Personal information
- Born: 22 April 1989 (age 37) Auckland, New Zealand
- Height: 1.80 m (5 ft 11 in)
- Weight: 73 kg (161 lb)

Sport
- Sport: Field hockey
- Position: Midfielder/Defender
- Club: Hauraki Mavericks

National team
- Years: Team / Caps / Goals
- 2009–2020: New Zealand / 287 / -

Medal record
Representing New Zealand
Commonwealth Games
| Bronze medal – third place | 2010 Delhi | Team |
| Silver medal – second place | 2018 Gold Coast | Team |
Oceania Cup
| Silver medal – second place | 2013 Stratford |  |
| Silver medal – second place | 2017 Sydney |  |
| Silver medal – second place | 2019 Rockhampton |  |

= Arun Panchia =

New Zealand field hockey player

Arun Peter Panchia (born 22 April 1989) is a former New Zealand field hockey player. He earned his first cap for the New Zealand men's national field hockey team in 2009 against Pakistan and retired from international hockey in 2020.

== Playing career ==
Panchia's career spanned over eleven years amassing 287 international caps over his career, retiring as the fifth highest capped Men's Black Sticks player of all time. Panchia competed at the 2016 Summer Olympics in Rio de Janeiro, where the team finished seventh. He also competed at three Commonwealth Games and three Hockey World Cups, winning two Commonwealth Games medals, earning bronze at the 2010 Commonwealth Games in Delhi and silver at the 2018 Commonwealth Games in Gold Coast.
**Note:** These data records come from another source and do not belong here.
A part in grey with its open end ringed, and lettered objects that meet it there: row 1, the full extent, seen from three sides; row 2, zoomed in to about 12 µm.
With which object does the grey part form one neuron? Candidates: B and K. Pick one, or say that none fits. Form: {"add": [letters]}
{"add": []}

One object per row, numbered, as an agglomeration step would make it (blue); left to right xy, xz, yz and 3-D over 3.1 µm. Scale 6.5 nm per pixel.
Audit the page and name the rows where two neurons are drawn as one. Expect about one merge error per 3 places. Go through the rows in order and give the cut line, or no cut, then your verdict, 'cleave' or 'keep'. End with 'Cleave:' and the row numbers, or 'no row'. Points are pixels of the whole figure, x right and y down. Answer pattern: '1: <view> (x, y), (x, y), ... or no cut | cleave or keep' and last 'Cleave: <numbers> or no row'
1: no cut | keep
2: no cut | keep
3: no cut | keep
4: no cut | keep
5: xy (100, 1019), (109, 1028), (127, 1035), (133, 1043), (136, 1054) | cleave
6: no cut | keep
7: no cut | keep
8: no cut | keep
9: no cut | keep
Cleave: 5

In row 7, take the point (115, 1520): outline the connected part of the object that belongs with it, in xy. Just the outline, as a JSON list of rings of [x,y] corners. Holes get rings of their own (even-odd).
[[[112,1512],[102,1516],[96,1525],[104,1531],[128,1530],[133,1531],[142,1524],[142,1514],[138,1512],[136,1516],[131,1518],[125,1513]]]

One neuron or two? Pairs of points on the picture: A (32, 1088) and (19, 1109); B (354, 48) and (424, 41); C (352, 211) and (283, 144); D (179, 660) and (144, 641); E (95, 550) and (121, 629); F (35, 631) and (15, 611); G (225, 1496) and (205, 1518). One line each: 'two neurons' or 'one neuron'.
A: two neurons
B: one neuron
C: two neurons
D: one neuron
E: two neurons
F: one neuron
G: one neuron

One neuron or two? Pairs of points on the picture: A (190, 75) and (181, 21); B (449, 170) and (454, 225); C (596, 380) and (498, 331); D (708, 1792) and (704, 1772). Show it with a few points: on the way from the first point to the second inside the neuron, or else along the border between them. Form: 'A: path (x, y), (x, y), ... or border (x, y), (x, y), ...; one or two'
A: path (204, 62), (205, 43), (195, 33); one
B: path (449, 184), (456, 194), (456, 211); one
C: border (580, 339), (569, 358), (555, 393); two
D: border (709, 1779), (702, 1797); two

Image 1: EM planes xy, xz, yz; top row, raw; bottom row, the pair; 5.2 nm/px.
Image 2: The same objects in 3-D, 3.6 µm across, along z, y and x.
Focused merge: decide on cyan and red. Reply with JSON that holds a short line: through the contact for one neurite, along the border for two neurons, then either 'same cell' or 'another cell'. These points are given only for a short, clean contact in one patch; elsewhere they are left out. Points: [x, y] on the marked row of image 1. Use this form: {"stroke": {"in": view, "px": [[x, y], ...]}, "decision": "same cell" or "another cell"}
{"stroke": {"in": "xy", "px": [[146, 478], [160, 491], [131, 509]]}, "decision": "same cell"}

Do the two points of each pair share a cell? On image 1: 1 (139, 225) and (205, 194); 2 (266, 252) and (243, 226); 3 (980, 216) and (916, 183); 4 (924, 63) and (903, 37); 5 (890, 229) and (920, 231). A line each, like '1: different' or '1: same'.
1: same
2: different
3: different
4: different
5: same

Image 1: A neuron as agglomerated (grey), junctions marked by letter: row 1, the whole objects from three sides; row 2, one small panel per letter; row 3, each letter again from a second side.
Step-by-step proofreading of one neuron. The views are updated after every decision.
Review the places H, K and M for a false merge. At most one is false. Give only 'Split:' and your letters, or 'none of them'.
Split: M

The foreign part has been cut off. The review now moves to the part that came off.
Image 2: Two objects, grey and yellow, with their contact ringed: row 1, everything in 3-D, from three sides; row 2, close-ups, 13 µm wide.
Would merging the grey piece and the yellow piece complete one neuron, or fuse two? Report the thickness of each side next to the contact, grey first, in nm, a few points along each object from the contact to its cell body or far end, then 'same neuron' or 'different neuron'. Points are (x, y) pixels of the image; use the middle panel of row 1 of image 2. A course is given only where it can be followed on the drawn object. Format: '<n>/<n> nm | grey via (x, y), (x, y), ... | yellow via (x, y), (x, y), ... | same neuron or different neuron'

Panchia plays as a defensive midfielder for Auckland in the New Zealand National Hockey League and played in the Netherlands for a season at SCHC. Due to his commitments to the national team, Panchia returned to New Zealand missing the second half of the season.

== Personal life ==
Panchia was born on 22 April 1989 in Auckland to Peter and Ramila Panchia. Both his parents played field hockey at local level. Panchia's siblings are also field hockey players; he is the eldest of four who have played representative hockey. Jared Panchia, represented the national team and Daniel Panchia has represented the national junior team. He has a younger sister, Anjali, who has also taken up the sport. The Panchia family have Gujarati ancestry, with Panchia's great-grandfather emigrating from India to New Zealand in the 1920s.